| Source passage |

---------------

An Army At Dawn (The War in North Africa, 1942 - 1943), the first volume of The Liberation Trilogy by Rick Atkinson, was a book of firsts.
It was the first book in which I purposefully tried to trace my father's footsteps when he was a man of the barges during WW2. (The invasion of North Africa in November, 1942 was his first D-Day of three).
It was the first book in which I wrote 'prose' or 'prose of war' as a marginal note. I envisioned Mr. Atkinson being forcefully caught up in the words, phrases and sentences , and the events - seventy years old in 2012 - drew breath and lived again.
I have since read others in which some paragraphs go beyond being the repository of mere facts and details, and illuminate the reader in a unique, poignant manner, but
An Army At Dawn led the way. Excerpts follow.
The TORCH Plan, on Paper
Three hundred warships
and nearly four hundred transports
and cargo vessels would land
more than 100,000 troops -
three-quarters of them American,
the rest British - in North Africa.
Task Force 34 would sail
for Morocco on Saturday morning.
The other armada would leave Britain
shortly thereafter for Algeria.
With luck, the Vichy French
controlling North Africa would
not oppose the landings.
Regardless, the Allies were to
pivot east for a dash into Tunisia
before the enemy arrived.
pages 30 - 31
The Ships are Loaded
In Britain:
All the confusion
that characterized the cargo loading
now attended the convergence of
34,000 soldiers on Hampton Roads.
Troop trains with blinds drawn rolled
through Norfolk and Portsmouth,
sometimes finding the proper pier
and sometimes not.
Sober and otherwise,
the troops found their way to
the twenty-eight transport ships.
All public telephones
at the wharves were disconnected,
and port engineers erected a high fence
around each dock area...
Thousands struggled
up the ramps with heavy barracks bags
and wandered the companionways for hours
in search of their comrades.
A distant clatter of winches signaled
the lifting of the last cargo slings.
And a new sound
joined the racket:
the harsh grind of
a thousand whetstones
as soldiers put an edge
on their bayonets
and trench knives.

---------------

Using the An Army At Dawn passage, explain in one to three sentences why the writer calls the book "a book of firsts." Rely only on the An Army At Dawn passage for this.

| Information given |
---------------

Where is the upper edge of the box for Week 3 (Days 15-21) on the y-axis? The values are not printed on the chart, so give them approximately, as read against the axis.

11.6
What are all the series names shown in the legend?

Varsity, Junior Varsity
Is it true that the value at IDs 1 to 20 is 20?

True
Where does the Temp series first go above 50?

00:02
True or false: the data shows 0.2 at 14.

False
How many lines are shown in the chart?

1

---------------

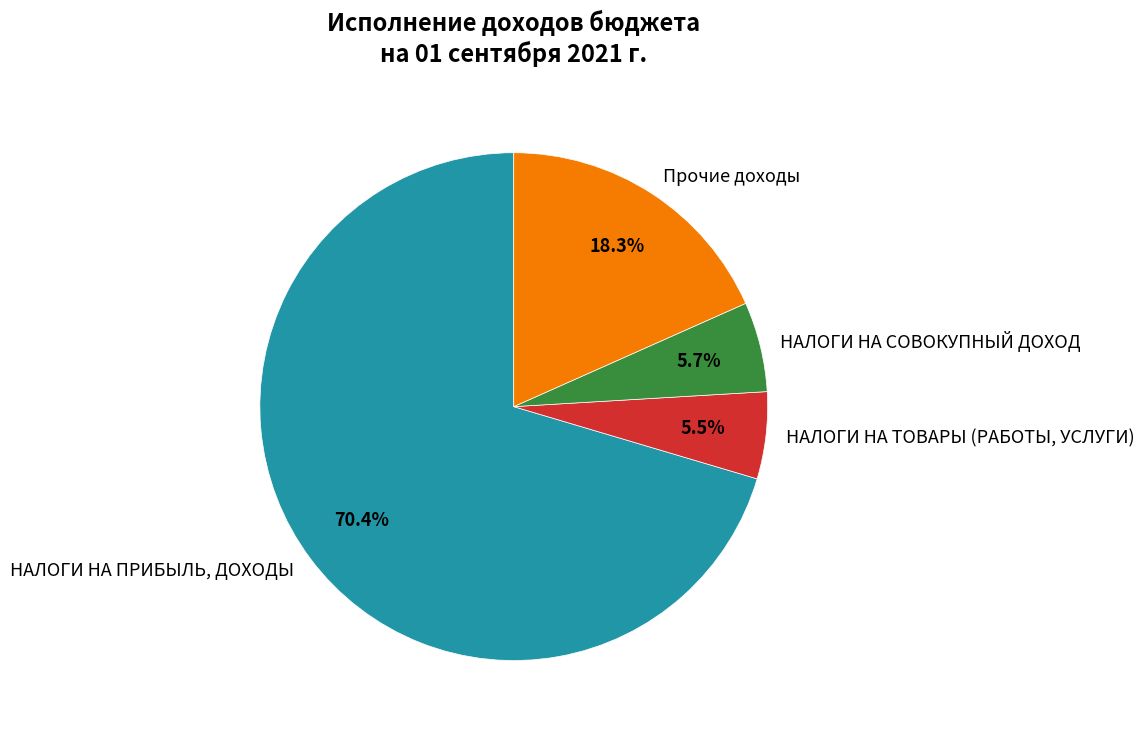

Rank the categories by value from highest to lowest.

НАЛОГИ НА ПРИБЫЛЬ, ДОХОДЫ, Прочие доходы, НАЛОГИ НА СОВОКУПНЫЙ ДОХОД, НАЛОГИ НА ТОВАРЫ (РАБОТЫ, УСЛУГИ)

---------------

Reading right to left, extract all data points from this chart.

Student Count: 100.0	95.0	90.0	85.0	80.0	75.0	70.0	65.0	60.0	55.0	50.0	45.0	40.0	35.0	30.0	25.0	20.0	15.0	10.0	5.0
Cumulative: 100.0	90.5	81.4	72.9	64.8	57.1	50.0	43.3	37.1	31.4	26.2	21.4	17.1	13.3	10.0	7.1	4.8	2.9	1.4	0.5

---------------

| Your solution |
It was the first book in which the writer purposefully tried to trace the footsteps of their father, a man of the barges in World War II whose first of three D-Days was the November 1942 invasion of North Africa. It was also the first book in which the writer wrote "prose" or "prose of war" as a marginal note.